Gruppe A (in dieser Gruppe gilt die Individual-Reihenfolge)
- der Bundespräsident
- der Ehrengast (zum Beispiel auch Veranstalter oder Hausherr oder Festredner)
- der Präsident des Deutschen Bundestages
- der Bundeskanzler
- der Präsident des Bundesrats
- der Präsident des Bundesverfassungsgerichts
- der ehemalige Amtsinhaber der Verfassungsorgane
- Staatsgäste aus anderen Ländern werden entsprechend dem Rang der ihnen vergleichbaren deutschen Amtsinhaber platziert.
- der Präsident des Rats der Europäischen Union
- der Generalsekretär der Vereinten Nationen
- der Präsident der Europäischen Kommission
- der Präsident des Europäischen Parlaments
- der Generalsekretär der NATO
- der Präsident des Gerichtshofes der Europäischen Union
- der Doyen und die Chefs der Diplomatischen Missionen
Gruppe B
- die Mitglieder der Bundesregierung (in der amtlichen Reihenfolge der Ressorts)
- die Regierungschefs der Bundesländer (nach der Dauer ihrer Amtszeit)
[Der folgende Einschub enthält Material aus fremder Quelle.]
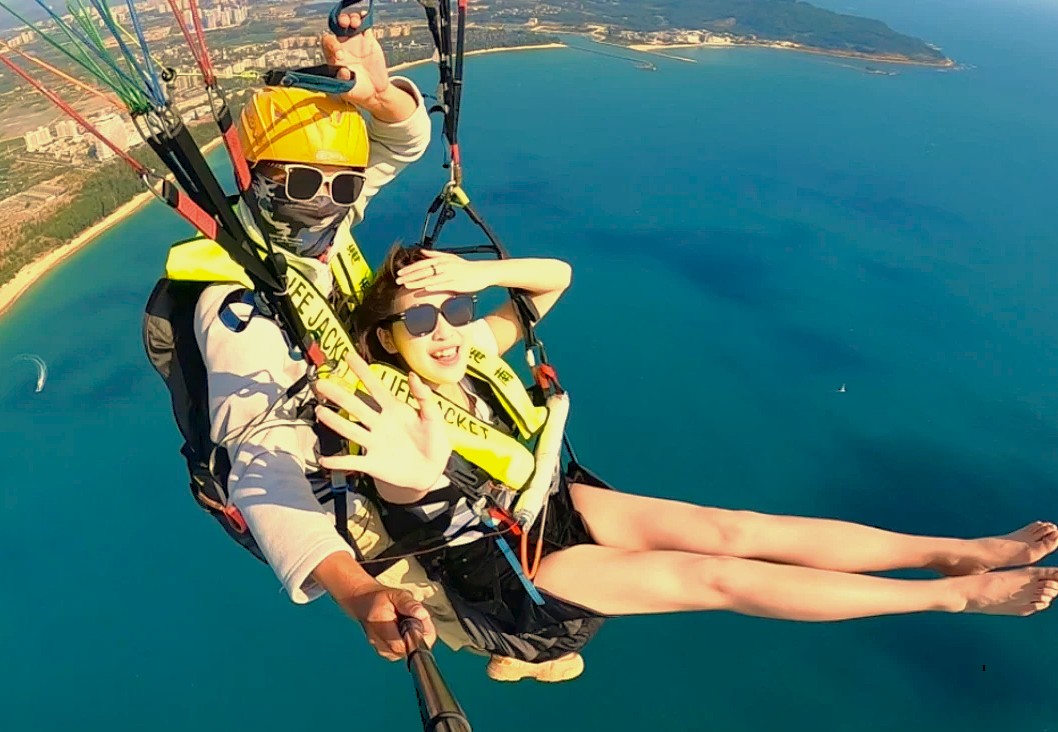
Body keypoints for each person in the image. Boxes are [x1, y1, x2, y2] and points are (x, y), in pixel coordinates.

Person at [312, 243, 1058, 678]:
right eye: (416, 318)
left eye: (453, 309)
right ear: (382, 340)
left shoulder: (469, 353)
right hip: (516, 583)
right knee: (718, 576)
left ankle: (958, 552)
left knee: (734, 528)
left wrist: (476, 277)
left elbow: (557, 277)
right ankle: (957, 596)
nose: (442, 329)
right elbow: (401, 486)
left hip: (551, 505)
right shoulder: (387, 415)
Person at [158, 15, 467, 663]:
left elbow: (401, 142)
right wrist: (357, 594)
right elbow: (256, 448)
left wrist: (379, 96)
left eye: (342, 186)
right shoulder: (235, 300)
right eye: (300, 183)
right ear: (257, 176)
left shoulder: (319, 232)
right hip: (320, 486)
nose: (323, 199)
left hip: (355, 433)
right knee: (463, 585)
- die Vorsitzenden der Deutschen Bischofskonferenz und des Rats der Evangelischen Kirche in Deutschland, der Vorsitzende des Direktoriums des Zentralrats der Juden in Deutschland
- die Kardinäle, die Patriarchen
- die Mitglieder der Europäischen Kommission
- der Generalsekretär des Europarats
- der Vorsitzende der stärksten Fraktion der Opposition im Deutschen Bundestag
- die Vorsitzenden/Sprecher der im Deutschen Bundestag vertretenen Parteien (in der Reihenfolge des Stimmenanteils bei der letzten Wahl zum Deutschen Bundestag)
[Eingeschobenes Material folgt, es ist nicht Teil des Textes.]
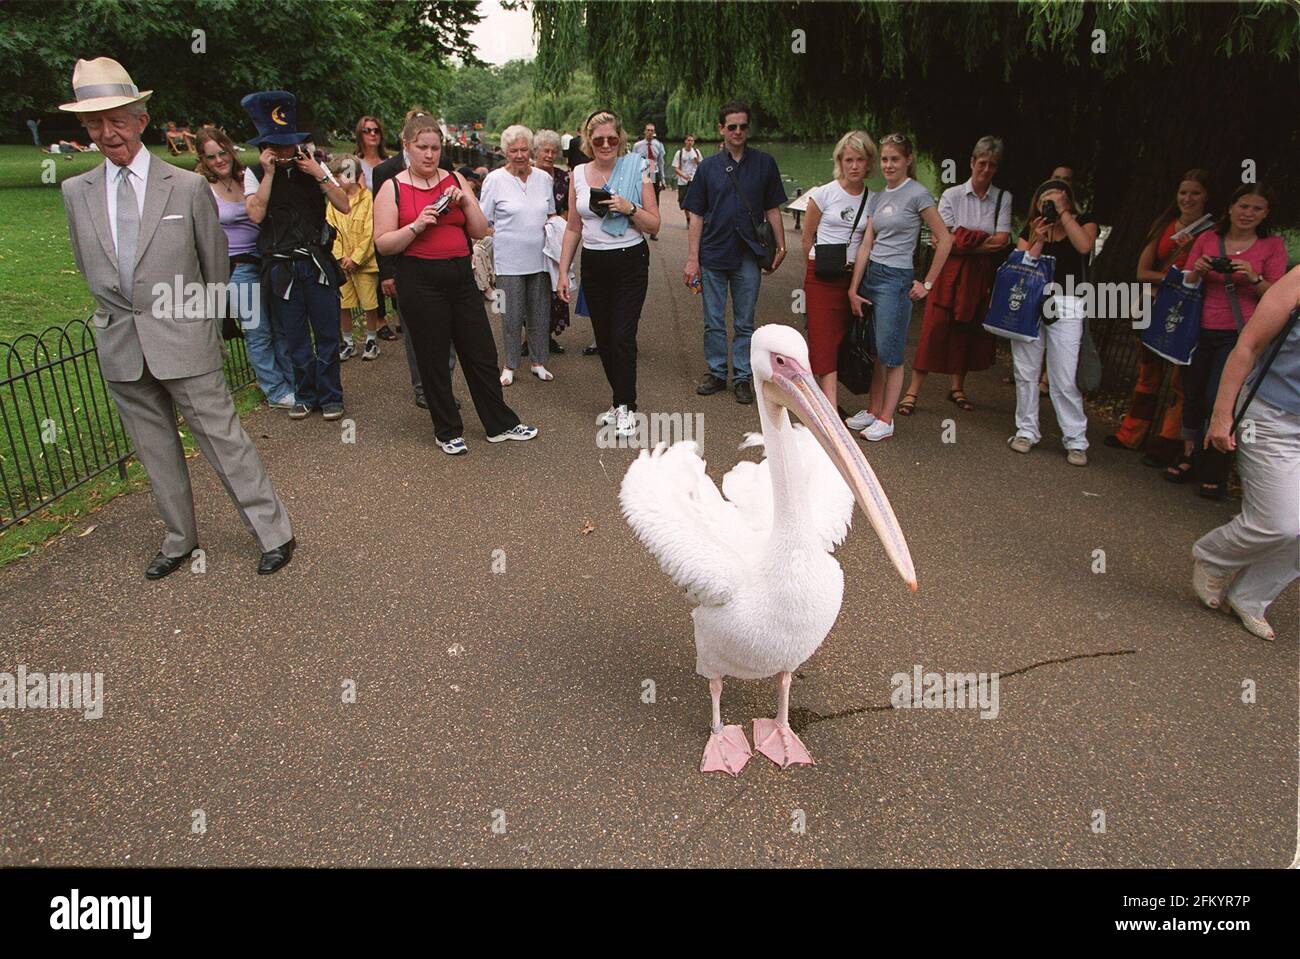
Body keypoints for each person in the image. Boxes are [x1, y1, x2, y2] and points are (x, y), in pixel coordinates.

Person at [58, 57, 294, 577]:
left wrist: (201, 331)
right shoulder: (76, 192)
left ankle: (273, 532)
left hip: (185, 338)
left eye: (117, 119)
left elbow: (214, 270)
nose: (107, 132)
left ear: (141, 120)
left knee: (224, 441)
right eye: (95, 123)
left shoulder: (186, 188)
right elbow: (87, 265)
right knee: (154, 449)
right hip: (121, 344)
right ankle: (178, 538)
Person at [373, 113, 537, 454]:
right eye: (422, 148)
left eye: (435, 148)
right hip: (418, 279)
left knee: (480, 352)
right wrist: (416, 226)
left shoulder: (453, 179)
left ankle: (499, 423)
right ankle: (446, 429)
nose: (430, 155)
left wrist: (466, 201)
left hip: (460, 275)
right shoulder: (393, 187)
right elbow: (383, 243)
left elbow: (480, 229)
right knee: (433, 357)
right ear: (407, 147)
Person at [1193, 265, 1300, 641]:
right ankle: (1214, 555)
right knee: (1282, 522)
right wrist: (1223, 415)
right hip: (1272, 415)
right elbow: (1248, 345)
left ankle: (1252, 597)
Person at [241, 90, 351, 422]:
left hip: (316, 263)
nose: (285, 151)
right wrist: (271, 175)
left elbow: (344, 204)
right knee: (295, 336)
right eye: (277, 145)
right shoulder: (255, 174)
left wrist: (318, 173)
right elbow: (256, 215)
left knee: (328, 332)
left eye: (289, 144)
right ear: (264, 146)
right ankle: (306, 393)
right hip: (281, 266)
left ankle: (331, 395)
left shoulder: (314, 167)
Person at [1176, 183, 1287, 498]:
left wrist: (1253, 277)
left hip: (1240, 333)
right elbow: (1184, 281)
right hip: (1199, 327)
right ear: (1230, 207)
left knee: (1219, 400)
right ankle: (1191, 456)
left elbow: (1279, 295)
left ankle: (1215, 471)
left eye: (1256, 208)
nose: (1248, 213)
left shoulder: (1272, 246)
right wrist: (1197, 270)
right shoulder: (1209, 238)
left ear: (1266, 213)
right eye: (1243, 206)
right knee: (1193, 395)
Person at [557, 109, 660, 437]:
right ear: (589, 140)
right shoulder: (577, 174)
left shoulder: (636, 168)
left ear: (620, 139)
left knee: (622, 336)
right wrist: (563, 272)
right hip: (595, 262)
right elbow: (573, 227)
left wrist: (629, 208)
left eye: (611, 139)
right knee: (603, 338)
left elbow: (654, 223)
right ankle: (619, 402)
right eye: (598, 139)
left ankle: (627, 406)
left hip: (630, 260)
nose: (605, 144)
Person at [846, 133, 953, 441]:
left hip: (896, 279)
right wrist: (855, 287)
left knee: (891, 352)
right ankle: (873, 408)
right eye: (884, 159)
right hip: (873, 277)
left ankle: (887, 419)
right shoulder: (878, 197)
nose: (889, 165)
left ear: (908, 160)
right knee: (876, 349)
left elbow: (945, 239)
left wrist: (928, 283)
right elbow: (867, 243)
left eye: (895, 159)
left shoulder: (918, 194)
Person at [682, 100, 787, 405]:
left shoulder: (764, 163)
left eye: (743, 126)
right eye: (732, 127)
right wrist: (692, 258)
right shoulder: (708, 167)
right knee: (713, 319)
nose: (738, 132)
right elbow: (696, 214)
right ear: (721, 129)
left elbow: (772, 208)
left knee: (744, 321)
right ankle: (716, 372)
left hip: (748, 254)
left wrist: (780, 245)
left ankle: (742, 376)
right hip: (713, 252)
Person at [1104, 169, 1212, 465]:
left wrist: (1167, 280)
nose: (1187, 198)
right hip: (1151, 305)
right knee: (1147, 375)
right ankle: (1132, 433)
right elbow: (1143, 272)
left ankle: (1168, 442)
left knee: (1179, 381)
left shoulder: (1211, 234)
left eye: (1195, 193)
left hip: (1186, 313)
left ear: (1207, 197)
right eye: (1183, 192)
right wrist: (1177, 279)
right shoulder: (1163, 225)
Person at [901, 135, 1011, 416]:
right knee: (935, 327)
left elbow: (1002, 241)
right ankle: (912, 391)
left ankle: (957, 387)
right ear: (973, 162)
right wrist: (972, 241)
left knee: (968, 327)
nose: (986, 170)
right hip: (949, 271)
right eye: (982, 163)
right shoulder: (952, 195)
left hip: (978, 275)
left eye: (992, 166)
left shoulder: (1002, 199)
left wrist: (961, 241)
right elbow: (942, 240)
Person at [194, 125, 296, 410]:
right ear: (203, 160)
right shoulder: (203, 188)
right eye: (211, 156)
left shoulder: (248, 176)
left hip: (267, 259)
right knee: (257, 330)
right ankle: (275, 390)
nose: (219, 160)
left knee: (281, 326)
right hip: (237, 268)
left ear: (230, 150)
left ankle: (293, 381)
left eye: (222, 153)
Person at [1004, 179, 1099, 465]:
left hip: (1067, 303)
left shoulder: (1084, 222)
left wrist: (1065, 215)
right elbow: (1020, 264)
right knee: (1026, 371)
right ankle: (1026, 430)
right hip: (1031, 300)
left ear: (1068, 200)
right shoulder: (1033, 226)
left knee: (1063, 376)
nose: (1050, 204)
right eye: (1045, 199)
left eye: (1056, 199)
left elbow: (1084, 246)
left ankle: (1076, 439)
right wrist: (1038, 240)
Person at [801, 130, 875, 400]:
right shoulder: (823, 194)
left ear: (868, 163)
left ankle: (824, 399)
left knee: (842, 339)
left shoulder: (873, 200)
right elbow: (807, 239)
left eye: (860, 160)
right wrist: (818, 268)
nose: (854, 166)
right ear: (840, 161)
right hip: (821, 276)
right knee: (823, 340)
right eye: (848, 160)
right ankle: (829, 405)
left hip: (851, 278)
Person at [479, 126, 556, 385]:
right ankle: (510, 364)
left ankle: (538, 361)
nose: (520, 155)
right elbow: (482, 220)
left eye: (524, 149)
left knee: (539, 312)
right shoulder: (494, 180)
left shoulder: (544, 178)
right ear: (505, 152)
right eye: (514, 151)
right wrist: (500, 234)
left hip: (540, 258)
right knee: (510, 314)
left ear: (531, 150)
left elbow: (551, 214)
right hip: (508, 260)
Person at [326, 155, 382, 362]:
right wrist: (340, 257)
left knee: (369, 303)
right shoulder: (333, 201)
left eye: (341, 174)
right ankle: (348, 342)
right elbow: (331, 228)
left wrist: (357, 258)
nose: (339, 179)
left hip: (364, 264)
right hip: (342, 264)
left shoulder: (368, 200)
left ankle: (371, 339)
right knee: (344, 304)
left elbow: (370, 232)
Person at [533, 129, 569, 354]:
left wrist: (556, 222)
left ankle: (546, 336)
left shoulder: (563, 178)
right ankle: (530, 337)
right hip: (532, 238)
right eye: (545, 150)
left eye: (553, 151)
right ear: (536, 151)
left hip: (555, 239)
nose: (549, 155)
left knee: (554, 286)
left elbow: (570, 210)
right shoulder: (526, 175)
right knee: (533, 287)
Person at [632, 122, 666, 234]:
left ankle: (654, 225)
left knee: (654, 199)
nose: (650, 132)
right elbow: (633, 161)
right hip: (642, 171)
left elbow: (661, 163)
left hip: (652, 170)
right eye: (648, 130)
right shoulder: (638, 145)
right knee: (640, 197)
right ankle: (640, 221)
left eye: (652, 130)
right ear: (645, 131)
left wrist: (663, 179)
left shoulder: (659, 145)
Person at [672, 133, 703, 225]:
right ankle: (688, 217)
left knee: (694, 199)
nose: (690, 142)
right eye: (688, 140)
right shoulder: (679, 153)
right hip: (683, 180)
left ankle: (693, 220)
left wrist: (697, 161)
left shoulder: (696, 152)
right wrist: (683, 175)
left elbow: (702, 166)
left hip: (694, 179)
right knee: (683, 200)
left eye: (692, 141)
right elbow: (676, 168)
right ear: (685, 141)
- die Vorsitzenden/Sprecher der Fraktionen des Deutschen Bundestages (in der Reihenfolge der Stärke der Fraktionen)
- die Vizepräsidenten des Deutschen Bundestages
- der Vizepräsident des Bundesverfassungsgerichts
- die Präsidenten der Landtage/Bürgerschaften
- die Vizepräsidenten des Europäischen Parlaments
- die Erzbischöfe, die Landesbischöfe, die Bischöfe, die Landessuperintendenten, die Landesrabbiner
Gruppe C
- die stellvertretenden Vorsitzenden der Fraktionen des Deutschen Bundestages (in der Reihenfolge
der Stärke der Fraktionen), die Vorsitzenden der Ausschüsse des Deutschen Bundestages (in der amtlichen Reihenfolge der Ausschüsse), die stellvertretenden Vorsitzenden der im Deutschen Bundestag vertretenen Parteien sowie die ehemaligen Mitglieder der Bundesregierung und die ehemaligen Regierungschefs der Bundesländer - die Mitglieder des Deutschen Bundestages
- die Mitglieder der Landesregierungen
- der oberste Repräsentant der gastgebenden Gemeinde
- die Mitglieder des Bundesverfassungsgerichts
- die Mitglieder des Europäischen Parlaments
- die Fraktionsvorsitzenden und die Landesvorsitzenden der in den Landtagen/Bürgerschaften vertretenen Parteien, die Vizepräsidenten der Landtage/Bürgerschaften
- die höchsten Repräsentanten der kommunalen Spitzenverbände
- die Staatsminister des Bundes, die parlamentarischen Staatssekretäre, die Staatssekretäre des Bundes
- die deutschen Botschafter im Ausland, die Geschäftsträger des Diplomatischen Korps in der Bundesrepublik Deutschland (Bei Anlässen zu Ehren eines anderen Staatsoberhauptes, Regierungsmitglieds, Parlamentspräsidenten oder Botschafters rangiert der im Herkunftsstaat des Ehrengastes akkreditierte Leiter der Vertretung der Bundesrepublik Deutschland ohne Rücksicht auf die Zugehörigkeit zu einer Besoldungsstufe unmittelbar nach dem Staatssekretär des Auswärtigen Amts.)
- die Bevollmächtigten der Länder beim Bund (Bei Veranstaltungen mit gesamtstaatlichem Charakter.)
- die Präsidenten der obersten Gerichtshöfe des Bundes
- der Wehrbeauftragte des Deutschen Bundestages, der Generalinspekteur der Bundeswehr
- der Präsident der Deutschen Bundesbank, der Präsident des Bundesrechnungshofes
- die Präsidenten der Verfassungsgerichte der Länder (Rangieren in ihrem Land bei Veranstaltungen im nicht bundeseigenen Haus vor den nicht herausgehobenen Mitgliedern des Deutschen Bundestages.)